All this was possible thanks to the many supporters who believed in us and above all in him, and to the extraordinary contribution of the Mahmud Committee.

Our project: a new life for Mohammed and his family

Following the medical tests, he was diagnosed with major kidney and liver problems, and he absolutely needs appropriate care and to live in a healthy environment. Distance is a major impediment to access essential care, and continuing to live in the tent, without having access to clean and drinkable water, in a disastrous and unthinkable situation from an hygienic-sanitary point of view, is an insurmountable problem for his serious state of health.
During the mission of August 2015, therefore, decent accommodation was found in a rented house, far from the refugee camp, and Mohammed, his parents and brothers and sisters, among whom in particular a little newborn brother, moved there immediately.
It is an absolute priority for him to live near a hospital in a real home: our project is precisely to guarantee him this opportunity to be treated, staying in dignified accommodation with his family, paying for the daily and extraordinary needs his illness requires.
All of this can be achieved with our usual transparency and honesty, thanks to the generosity and willingness of those who believe in us and in the battle for the life of Mohammed.
You can join us, and contribute here with what you can: any help will be useful and valuable!

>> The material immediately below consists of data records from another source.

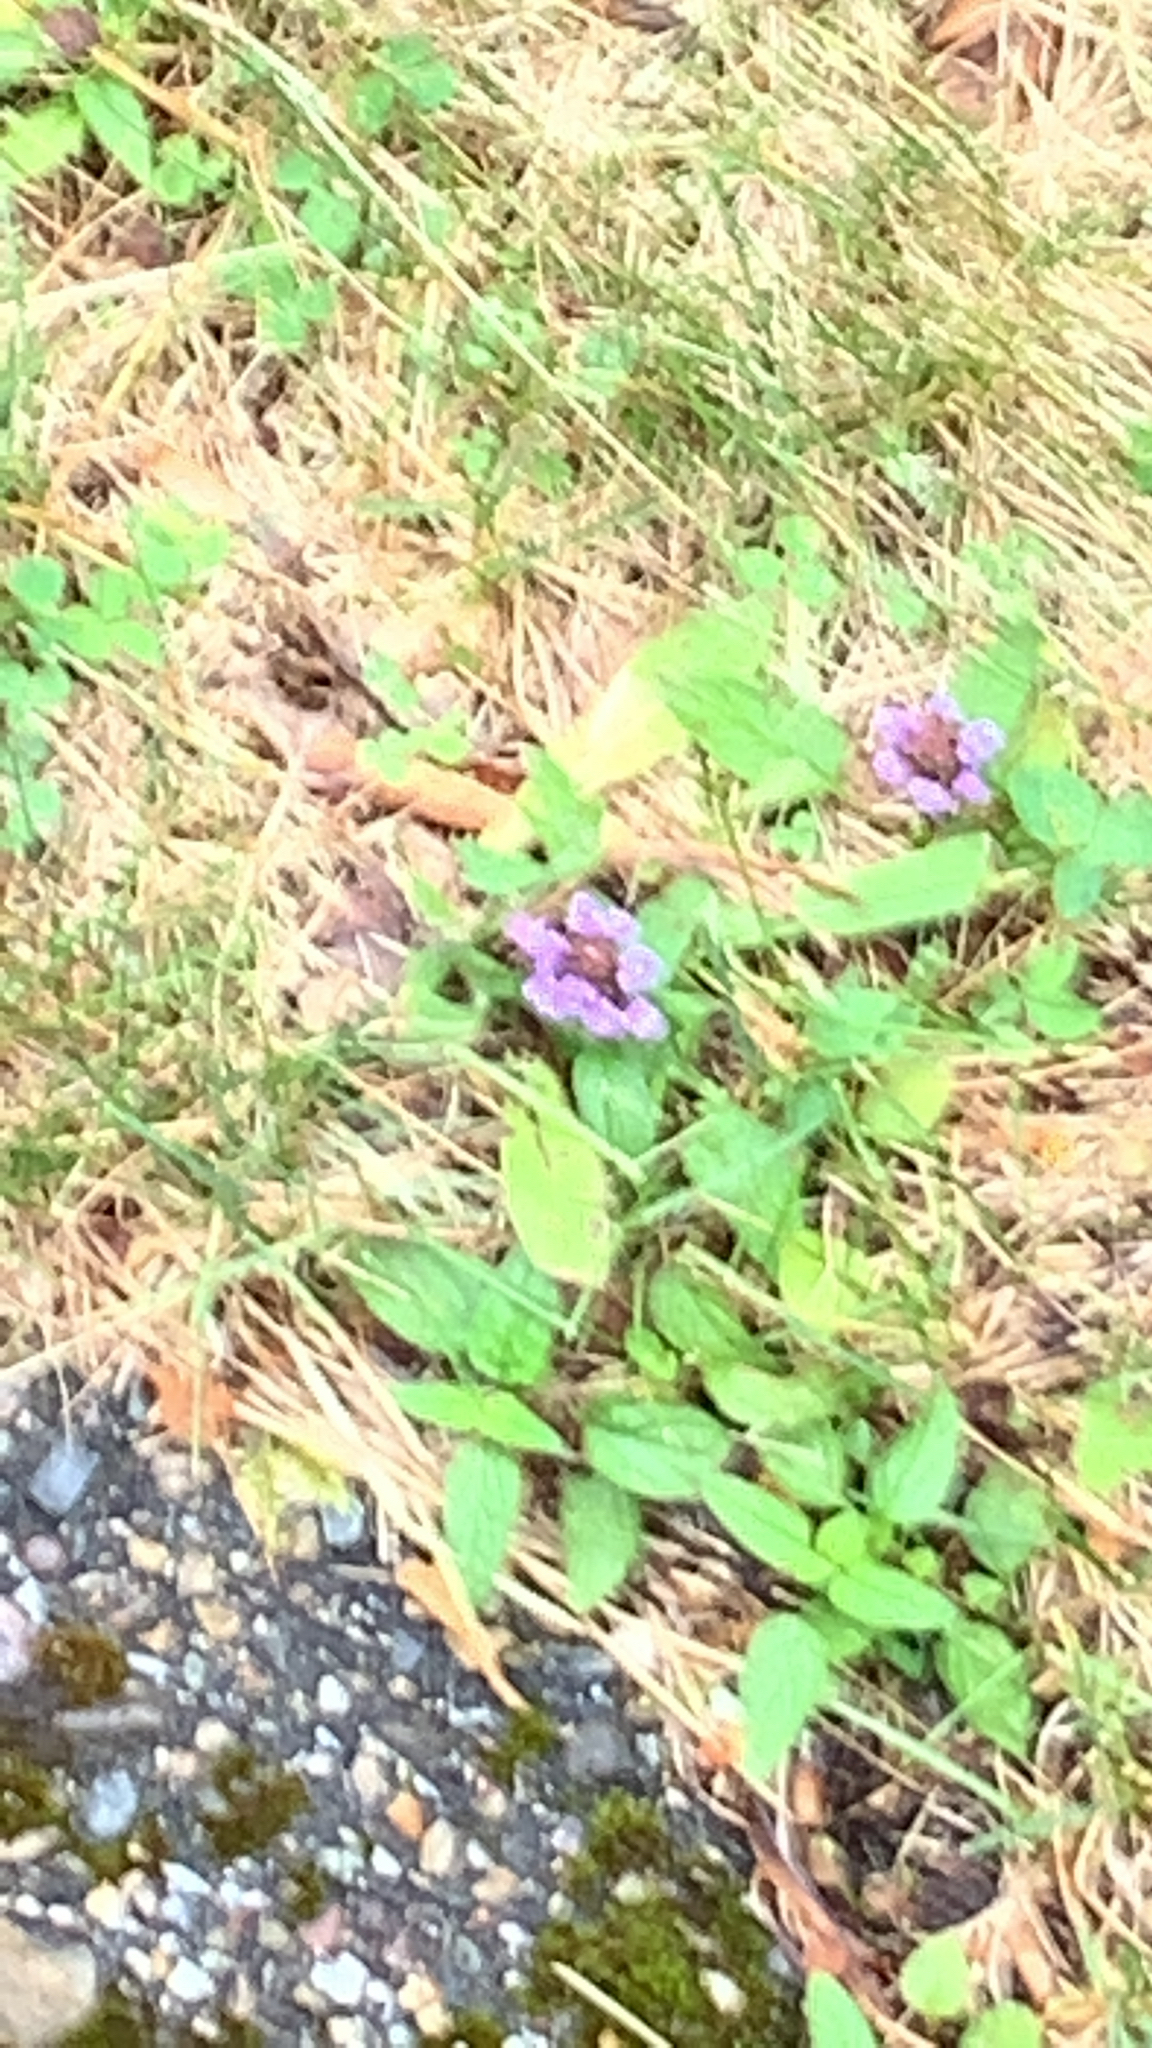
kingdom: Plantae
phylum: Tracheophyta
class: Magnoliopsida
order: Lamiales
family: Lamiaceae
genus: Prunella
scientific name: Prunella vulgaris
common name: Heal-all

Mohammed is just an eleven-year-old child.  Despite his illness we have always seen him smiling, and this has represented for us a great incentive not to give up even in those moments when he seemed to be a goner. The war, the raison d’etat and the cynicism, which unfortunately force humanitarian workers to “select” the people to whom aid should be allocated, cannot eliminate his absolute right to have the opportunity to grow up and become a man. We did not feel we could abandon him to his destiny of suffering, and we will not do it to him or any of the children we know need food and care and hope.




Little J. was only 3 years old and lived in one of the Syrian cities most affected by the war. We supported him and his family, thanks to the Nour Committee, for a few months. His family, when they discovered that their child was ill, were in a desperate state. They never abandoned the hope of saving their child, but unfortunately a few days ago they told us that little J. died, due to a tumor that could have been treated. Because in war people die of this too: the lack of treatment of illnesses that, however serious, can be cured.

This is Lymar, she is 3 years old and lives in Hamouria, near Damascus.
She has cerebral ascites, has been operated several times and the last operation did not have a good outcome.

The war has killed her father and her mother works as she can, with small tailoring jobs, for her and her 2 older brothers.

We at Support and Sustain Children together with the Nour Committee helped little Lymar for her first operations.

Ziad is 13, lives in Douma and is paralysed.
He had gone to look for food for his family when he was hit by a bullet to the spine.
His family situation is tragic: his father was killed in Assad’s prisons, he has 4 younger brothers and sisters, and while he was out looking for food for his family, he was hit. The family is very poor, it was already before, and their poverty has intensified with the conflict. The trauma localised to the spine has paralysed him in the lower limbs, he has very extensive sores, larger than the size of a hand, in the area of the inner thigh, buttocks and back. His mother tries to do everything she can to help, accepts any work, even the most humble and dangerous jobs allowed for a woman. The family lives in Douma, a rural suburb of Damascus.